| REQUIRED ACTION |
Make an exact copy, without pictures, of the lines below from the one containing "List each element's" to the last line, both ends included.

| EXCERPTED RECORDS |
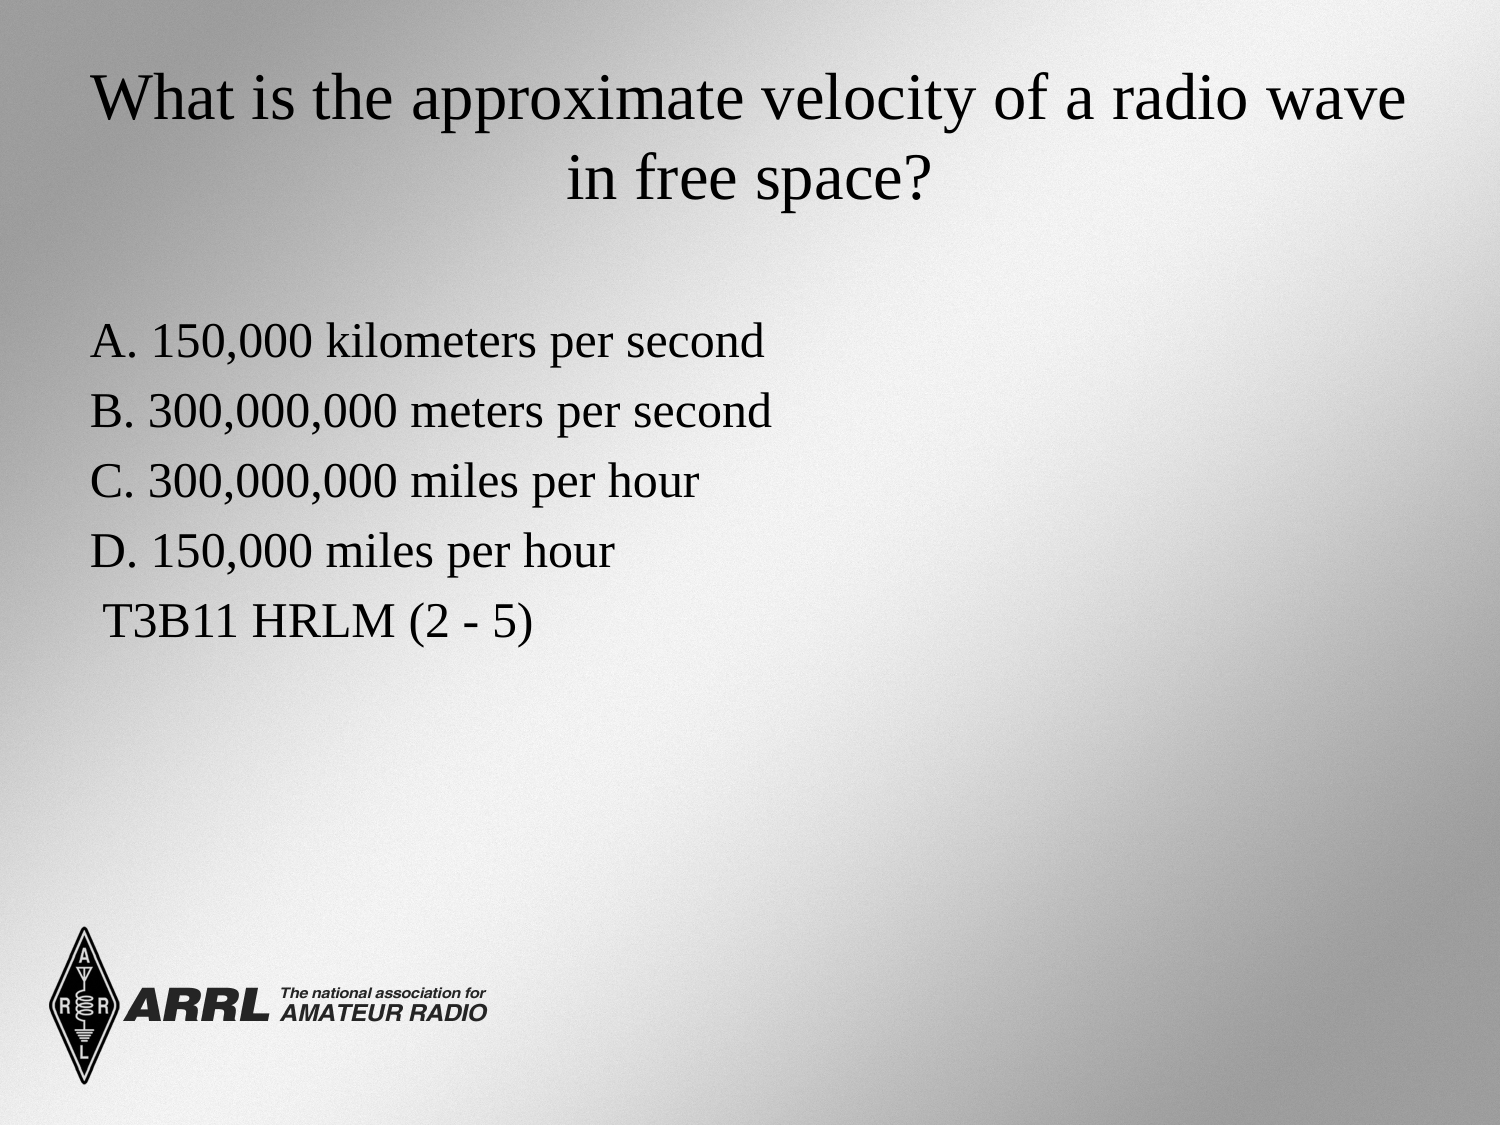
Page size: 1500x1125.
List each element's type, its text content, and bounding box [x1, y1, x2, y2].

picture [0, 0, 1500, 1125]
list A. 150,000 kilometers per second B. 300,000,000 meters per second C. 300,000,000 miles per hour D. 150,000 miles per hour T3B11 HRLM (2 - 5) [75, 299, 1425, 1005]
title What is the approximate velocity of a radio wave in free space? [75, 45, 1425, 233]
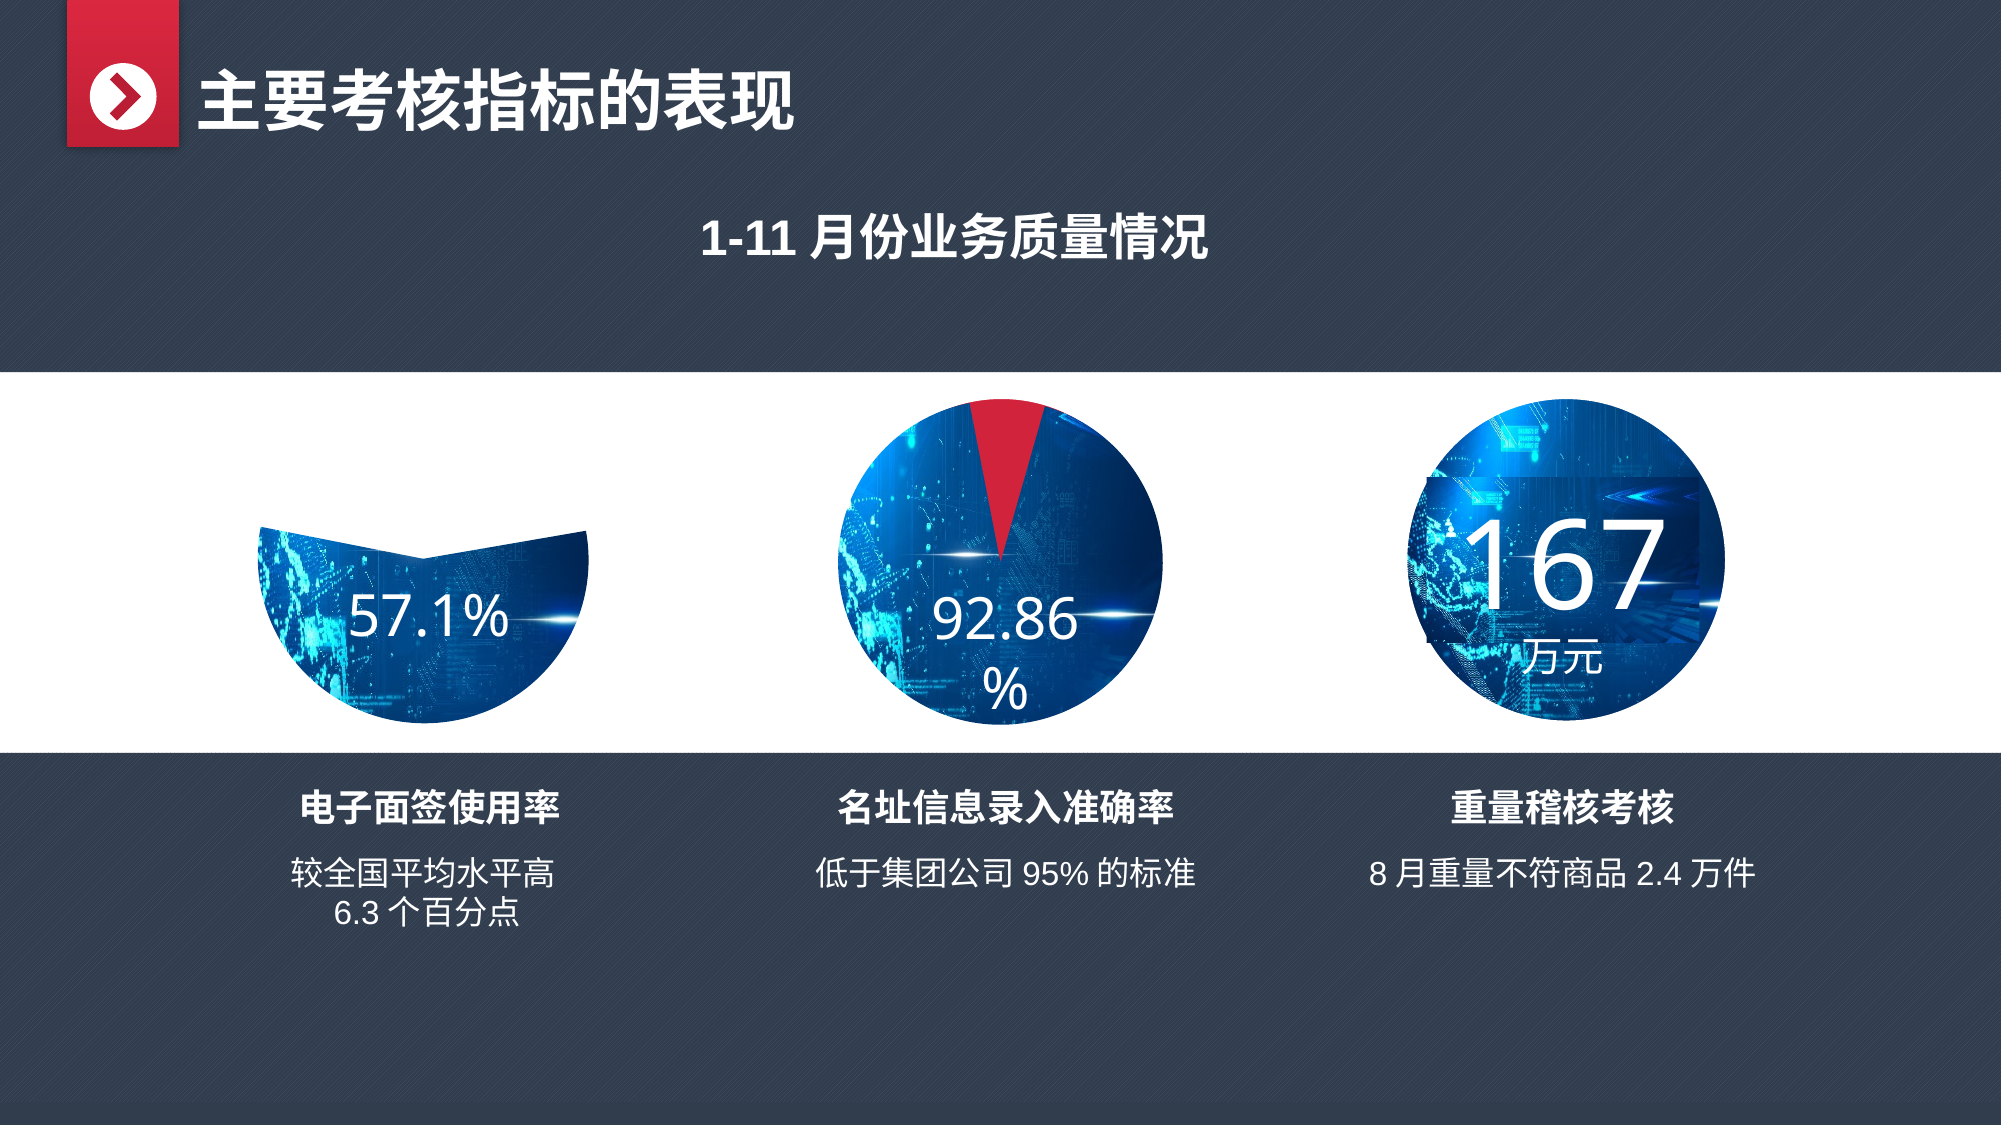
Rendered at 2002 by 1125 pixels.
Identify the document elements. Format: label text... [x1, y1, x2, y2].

text_box 167 [1426, 477, 1700, 643]
text_box [0, 752, 2001, 1103]
text_box 92.86% [899, 573, 1113, 729]
text_box 万元 [1473, 622, 1653, 687]
text_box 主要考核指标的表现 [187, 50, 1020, 146]
text_box [971, 397, 1044, 549]
text_box 名址信息录入准确率 [795, 777, 1217, 837]
text_box 电子面签使用率 [219, 777, 640, 837]
text_box [0, 0, 2001, 373]
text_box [89, 62, 157, 131]
text_box [255, 524, 591, 726]
text_box [1428, 398, 1727, 722]
text_box 1-11月份业务质量情况 [526, 198, 1383, 273]
text_box 低于集团公司95%的标准 [798, 844, 1214, 900]
text_box 重量稽核考核 [1352, 777, 1774, 837]
text_box [835, 401, 1165, 692]
text_box 较全国平均水平高6.3个百分点 [252, 844, 602, 940]
text_box [1406, 482, 1426, 638]
text_box [67, 0, 179, 147]
text_box 8月重量不符商品2.4万件 [1333, 844, 1792, 900]
text_box 57.1% [331, 570, 529, 656]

| OUTPUT OF THE EXERCISE |
List each element's type, its text content, and bounding box [x1, y1, x2, y2].

picture [0, 0, 1500, 1125]
list A. 150,000 kilometers per second B. 300,000,000 meters per second C. 300,000,000 miles per hour D. 150,000 miles per hour T3B11 HRLM (2 - 5) [75, 299, 1425, 1005]
title What is the approximate velocity of a radio wave in free space? [75, 45, 1425, 233]
Rendered at 2002 by 1125 pixels.
Identify the document elements. Format: label text... [x1, y1, x2, y2].

text_box 167 [1426, 477, 1700, 643]
text_box [0, 752, 2001, 1103]
text_box 92.86% [899, 573, 1113, 729]
text_box 万元 [1473, 622, 1653, 687]
text_box 主要考核指标的表现 [187, 50, 1020, 146]
text_box [971, 397, 1044, 549]
text_box 名址信息录入准确率 [795, 777, 1217, 837]
text_box 电子面签使用率 [219, 777, 640, 837]
text_box [0, 0, 2001, 373]
text_box [89, 62, 157, 131]
text_box [255, 524, 591, 726]
text_box [1428, 398, 1727, 722]
text_box 1-11月份业务质量情况 [526, 198, 1383, 273]
text_box 低于集团公司95%的标准 [798, 844, 1214, 900]
text_box 重量稽核考核 [1352, 777, 1774, 837]
text_box [835, 401, 1165, 692]
text_box 较全国平均水平高6.3个百分点 [252, 844, 602, 940]
text_box [1406, 482, 1426, 638]
text_box [67, 0, 179, 147]
text_box 8月重量不符商品2.4万件 [1333, 844, 1792, 900]
text_box 57.1% [331, 570, 529, 656]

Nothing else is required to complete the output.